# REQUIRED ACTION
Render as a JSON list of strings the lines between the line containing "estos cambios en la región." and the line containing "LS FlowForming", inclusive, with one string per line. Omit blank lines and leave the pictures out.

# RECORDS TO PROCESS
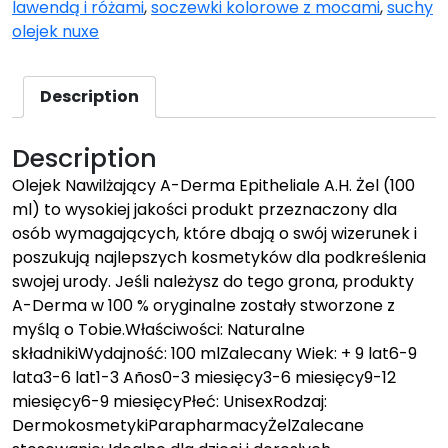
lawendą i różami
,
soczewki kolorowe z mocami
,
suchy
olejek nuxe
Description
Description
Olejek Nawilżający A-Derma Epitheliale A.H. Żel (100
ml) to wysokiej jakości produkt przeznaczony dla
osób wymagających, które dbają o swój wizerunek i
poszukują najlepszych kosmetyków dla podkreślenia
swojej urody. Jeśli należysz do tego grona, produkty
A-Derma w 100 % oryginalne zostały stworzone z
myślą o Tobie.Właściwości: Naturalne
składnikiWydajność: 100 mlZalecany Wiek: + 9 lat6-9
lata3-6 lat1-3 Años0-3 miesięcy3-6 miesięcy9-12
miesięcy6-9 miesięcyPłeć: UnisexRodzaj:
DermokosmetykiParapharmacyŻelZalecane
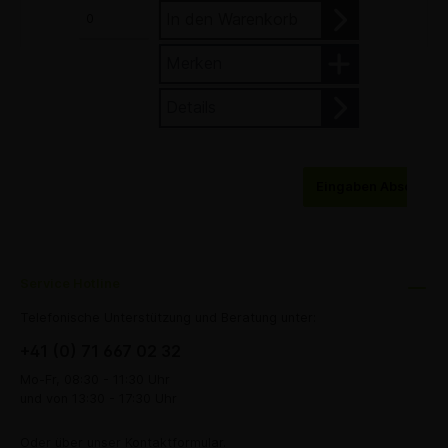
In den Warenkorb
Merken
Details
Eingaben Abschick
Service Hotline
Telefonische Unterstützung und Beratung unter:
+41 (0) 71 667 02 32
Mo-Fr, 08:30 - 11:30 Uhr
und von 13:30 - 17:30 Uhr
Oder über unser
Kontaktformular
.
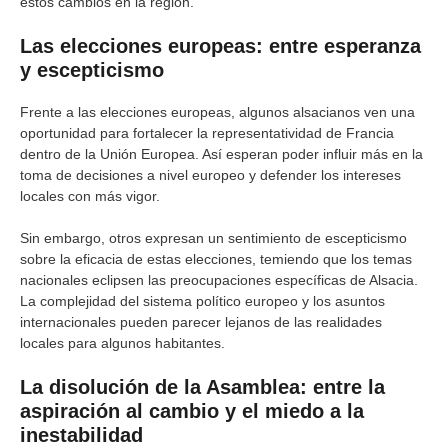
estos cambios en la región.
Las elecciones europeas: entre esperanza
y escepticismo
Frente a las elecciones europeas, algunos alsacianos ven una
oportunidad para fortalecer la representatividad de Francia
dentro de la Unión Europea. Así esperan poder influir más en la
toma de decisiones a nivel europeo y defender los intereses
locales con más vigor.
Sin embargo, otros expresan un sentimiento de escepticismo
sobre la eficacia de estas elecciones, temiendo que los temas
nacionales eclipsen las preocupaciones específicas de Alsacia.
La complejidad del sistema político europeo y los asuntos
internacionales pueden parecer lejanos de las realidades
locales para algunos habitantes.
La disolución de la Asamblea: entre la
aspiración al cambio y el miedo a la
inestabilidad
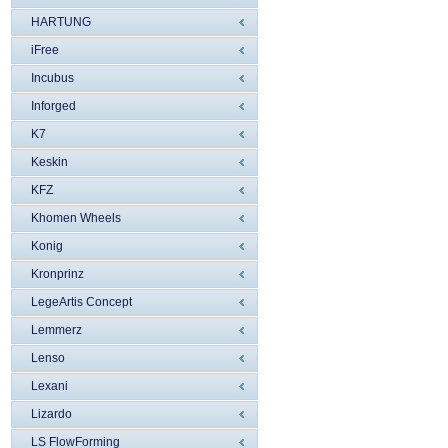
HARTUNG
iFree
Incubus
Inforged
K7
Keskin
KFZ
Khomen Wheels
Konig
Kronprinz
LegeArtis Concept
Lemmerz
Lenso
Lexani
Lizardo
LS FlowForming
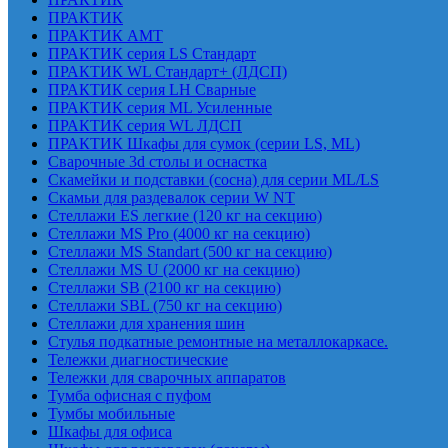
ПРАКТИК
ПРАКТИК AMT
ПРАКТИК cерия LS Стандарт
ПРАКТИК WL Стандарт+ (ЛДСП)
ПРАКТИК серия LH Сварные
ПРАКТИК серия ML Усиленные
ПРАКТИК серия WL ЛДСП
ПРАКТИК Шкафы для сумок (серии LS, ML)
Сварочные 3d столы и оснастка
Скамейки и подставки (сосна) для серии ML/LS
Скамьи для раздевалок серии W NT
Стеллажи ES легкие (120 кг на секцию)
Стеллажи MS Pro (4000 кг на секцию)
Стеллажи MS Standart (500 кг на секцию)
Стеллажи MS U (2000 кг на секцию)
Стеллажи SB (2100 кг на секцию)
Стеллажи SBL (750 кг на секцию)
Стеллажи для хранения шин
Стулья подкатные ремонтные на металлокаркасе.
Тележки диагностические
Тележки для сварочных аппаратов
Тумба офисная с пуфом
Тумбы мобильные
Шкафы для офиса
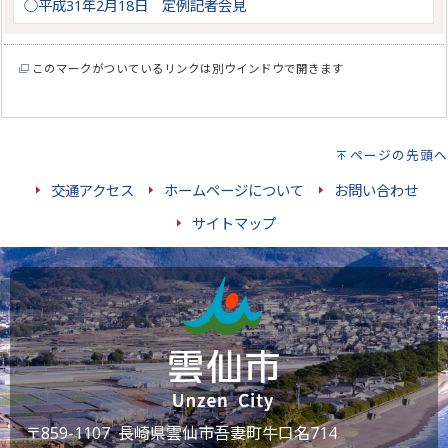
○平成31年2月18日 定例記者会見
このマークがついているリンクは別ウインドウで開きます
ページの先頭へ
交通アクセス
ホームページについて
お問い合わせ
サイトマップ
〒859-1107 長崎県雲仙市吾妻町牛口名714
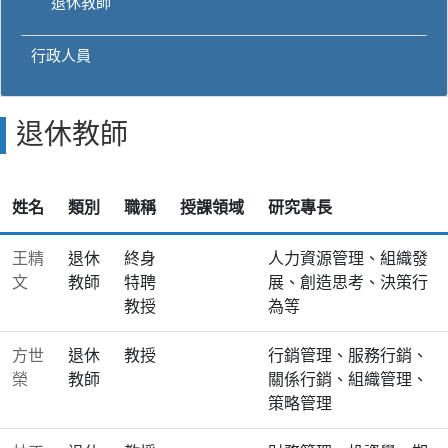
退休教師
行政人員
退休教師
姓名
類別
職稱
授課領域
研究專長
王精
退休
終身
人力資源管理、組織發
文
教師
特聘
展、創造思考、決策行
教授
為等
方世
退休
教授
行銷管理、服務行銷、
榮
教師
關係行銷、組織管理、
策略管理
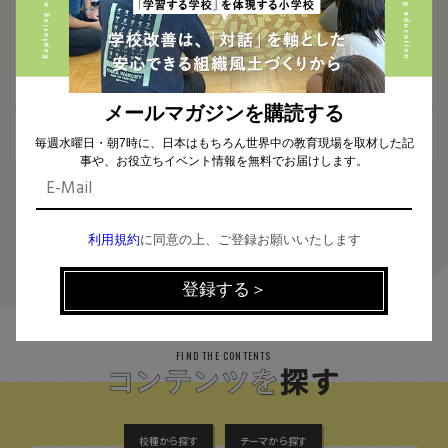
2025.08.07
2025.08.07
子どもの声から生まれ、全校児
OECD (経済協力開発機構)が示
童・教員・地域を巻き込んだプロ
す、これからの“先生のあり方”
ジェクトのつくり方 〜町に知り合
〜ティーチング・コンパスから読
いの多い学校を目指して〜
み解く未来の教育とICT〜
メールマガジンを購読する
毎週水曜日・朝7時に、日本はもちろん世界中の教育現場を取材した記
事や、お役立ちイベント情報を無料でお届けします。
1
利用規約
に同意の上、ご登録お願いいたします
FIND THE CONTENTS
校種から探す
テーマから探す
==
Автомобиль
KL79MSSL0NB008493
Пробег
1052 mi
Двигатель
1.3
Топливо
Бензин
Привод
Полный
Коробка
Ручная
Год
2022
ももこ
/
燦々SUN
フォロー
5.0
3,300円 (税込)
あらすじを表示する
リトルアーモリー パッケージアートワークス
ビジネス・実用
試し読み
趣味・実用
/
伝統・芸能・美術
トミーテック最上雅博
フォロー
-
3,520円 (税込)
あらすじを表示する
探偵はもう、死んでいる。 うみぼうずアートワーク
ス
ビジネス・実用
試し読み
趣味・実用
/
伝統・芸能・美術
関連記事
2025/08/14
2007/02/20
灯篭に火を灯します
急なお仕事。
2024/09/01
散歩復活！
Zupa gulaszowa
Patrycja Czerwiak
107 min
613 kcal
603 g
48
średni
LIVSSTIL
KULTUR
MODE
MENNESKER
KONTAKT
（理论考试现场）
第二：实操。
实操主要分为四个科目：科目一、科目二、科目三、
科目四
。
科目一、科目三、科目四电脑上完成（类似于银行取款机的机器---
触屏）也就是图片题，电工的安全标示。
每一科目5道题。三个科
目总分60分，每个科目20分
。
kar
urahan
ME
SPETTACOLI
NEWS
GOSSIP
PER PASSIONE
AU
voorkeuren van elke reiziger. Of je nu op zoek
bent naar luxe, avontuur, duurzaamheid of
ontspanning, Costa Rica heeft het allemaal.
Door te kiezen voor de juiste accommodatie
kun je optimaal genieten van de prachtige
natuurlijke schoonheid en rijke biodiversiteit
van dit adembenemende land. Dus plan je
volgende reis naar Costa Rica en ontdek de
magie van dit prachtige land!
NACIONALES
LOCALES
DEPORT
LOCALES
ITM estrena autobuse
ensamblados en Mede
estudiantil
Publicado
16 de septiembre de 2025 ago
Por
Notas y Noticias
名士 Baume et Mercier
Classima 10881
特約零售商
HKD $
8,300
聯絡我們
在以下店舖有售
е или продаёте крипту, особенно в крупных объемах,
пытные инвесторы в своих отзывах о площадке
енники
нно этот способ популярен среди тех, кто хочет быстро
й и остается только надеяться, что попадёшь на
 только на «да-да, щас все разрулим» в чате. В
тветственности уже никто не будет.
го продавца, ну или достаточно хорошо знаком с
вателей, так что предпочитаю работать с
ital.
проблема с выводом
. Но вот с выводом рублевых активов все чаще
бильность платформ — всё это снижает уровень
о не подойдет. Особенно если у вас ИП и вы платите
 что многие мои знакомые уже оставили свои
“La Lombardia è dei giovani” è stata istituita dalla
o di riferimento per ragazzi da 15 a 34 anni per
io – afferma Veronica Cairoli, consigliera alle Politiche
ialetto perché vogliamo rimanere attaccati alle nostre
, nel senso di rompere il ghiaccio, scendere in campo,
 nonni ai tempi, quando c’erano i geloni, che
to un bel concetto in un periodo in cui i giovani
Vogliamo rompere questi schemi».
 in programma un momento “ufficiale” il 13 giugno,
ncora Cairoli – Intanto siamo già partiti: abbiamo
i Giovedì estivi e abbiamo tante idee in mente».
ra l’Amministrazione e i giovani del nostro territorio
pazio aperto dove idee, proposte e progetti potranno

# ANSWER TO THE EXERCISE
[
  "estos cambios en la región.",
  "Las elecciones europeas: entre esperanza",
  "y escepticismo",
  "Frente a las elecciones europeas, algunos alsacianos ven una",
  "oportunidad para fortalecer la representatividad de Francia",
  "dentro de la Unión Europea. Así esperan poder influir más en la",
  "toma de decisiones a nivel europeo y defender los intereses",
  "locales con más vigor.",
  "Sin embargo, otros expresan un sentimiento de escepticismo",
  "sobre la eficacia de estas elecciones, temiendo que los temas",
  "nacionales eclipsen las preocupaciones específicas de Alsacia.",
  "La complejidad del sistema político europeo y los asuntos",
  "internacionales pueden parecer lejanos de las realidades",
  "locales para algunos habitantes.",
  "La disolución de la Asamblea: entre la",
  "aspiración al cambio y el miedo a la",
  "inestabilidad",
  "HARTUNG",
  "iFree",
  "Incubus",
  "Inforged",
  "K7",
  "Keskin",
  "KFZ",
  "Khomen Wheels",
  "Konig",
  "Kronprinz",
  "LegeArtis Concept",
  "Lemmerz",
  "Lenso",
  "Lexani",
  "Lizardo",
  "LS FlowForming"
]